TEXTO FORNECIDO –
Os dois personagens deste capítulo são ainda jovens. Este texto fala até certo ponto antes de suas ideias do que de suas realizações. Talvez você ache estas últimas um tanto modestas, mas as ideias que as sustentam são poderosas.
Novas Ideias
I
Uma das mais antigas árvores de São Paulo fica num local muito especial – era à sua sombra que as famílias se despediam daqueles que deixavam a cidade, em especial dos soldados da Guerra do Paraguai.
Esta é a Figueira das Lágrimas, mais uma das árvores da cidade ameaçada pela degradação que talvez a impeça de viver além de seus dois séculos de história.
Ainda que venha a morrer, a figueira não deixará de existir, pois ela foi clonada pelo biólogo Ricardo Cardim. Ele diz que ela é um monumento vivo, a única árvore paulistana que presenciou a Independência do Brasil. É curioso que ela esteja no bairro do Ipiranga, onde nossa independência foi proclamada.

OBJETIVO DA TAREFA – Reproduza fielmente o trecho do texto sobre a Figueira das Lágrimas que vai de "Novas Ideias" até "Guerra do Paraguai.", ambos incluídos.

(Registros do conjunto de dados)
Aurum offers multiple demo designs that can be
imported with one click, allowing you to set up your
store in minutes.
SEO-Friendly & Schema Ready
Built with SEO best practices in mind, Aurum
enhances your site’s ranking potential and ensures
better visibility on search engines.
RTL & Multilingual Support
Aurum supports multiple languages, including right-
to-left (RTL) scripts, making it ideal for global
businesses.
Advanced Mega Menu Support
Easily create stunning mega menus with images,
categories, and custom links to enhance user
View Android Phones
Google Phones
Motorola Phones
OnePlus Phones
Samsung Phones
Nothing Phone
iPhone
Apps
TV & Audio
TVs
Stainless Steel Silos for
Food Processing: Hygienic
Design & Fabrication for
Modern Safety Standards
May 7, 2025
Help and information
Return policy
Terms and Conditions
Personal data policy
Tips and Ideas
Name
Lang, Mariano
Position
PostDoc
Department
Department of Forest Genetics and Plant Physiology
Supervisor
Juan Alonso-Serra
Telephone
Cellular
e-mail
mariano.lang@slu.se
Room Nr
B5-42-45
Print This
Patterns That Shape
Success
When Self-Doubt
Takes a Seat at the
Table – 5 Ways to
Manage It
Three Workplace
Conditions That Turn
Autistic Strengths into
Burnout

--

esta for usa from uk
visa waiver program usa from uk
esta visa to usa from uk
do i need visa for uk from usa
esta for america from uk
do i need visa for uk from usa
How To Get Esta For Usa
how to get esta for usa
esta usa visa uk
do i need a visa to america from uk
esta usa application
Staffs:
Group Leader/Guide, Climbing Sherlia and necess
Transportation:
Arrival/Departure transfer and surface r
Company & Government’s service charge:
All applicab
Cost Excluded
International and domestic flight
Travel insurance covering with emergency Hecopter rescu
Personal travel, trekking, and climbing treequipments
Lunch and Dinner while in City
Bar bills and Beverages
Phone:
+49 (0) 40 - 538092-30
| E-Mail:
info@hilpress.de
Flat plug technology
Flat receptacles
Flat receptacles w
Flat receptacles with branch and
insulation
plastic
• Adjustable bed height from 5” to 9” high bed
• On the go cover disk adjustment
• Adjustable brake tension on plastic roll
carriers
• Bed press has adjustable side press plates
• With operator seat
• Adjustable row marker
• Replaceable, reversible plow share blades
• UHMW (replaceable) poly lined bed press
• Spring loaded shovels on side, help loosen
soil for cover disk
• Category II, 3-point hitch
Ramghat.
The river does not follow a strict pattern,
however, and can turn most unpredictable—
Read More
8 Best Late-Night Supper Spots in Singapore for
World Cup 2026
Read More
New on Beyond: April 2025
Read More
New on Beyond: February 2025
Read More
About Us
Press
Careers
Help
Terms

RESOLUÇÃO DA TAREFA –
Novas Ideias
I
Uma das mais antigas árvores de São Paulo fica num local muito especial – era à sua sombra que as famílias se despediam daqueles que deixavam a cidade, em especial dos soldados da Guerra do Paraguai.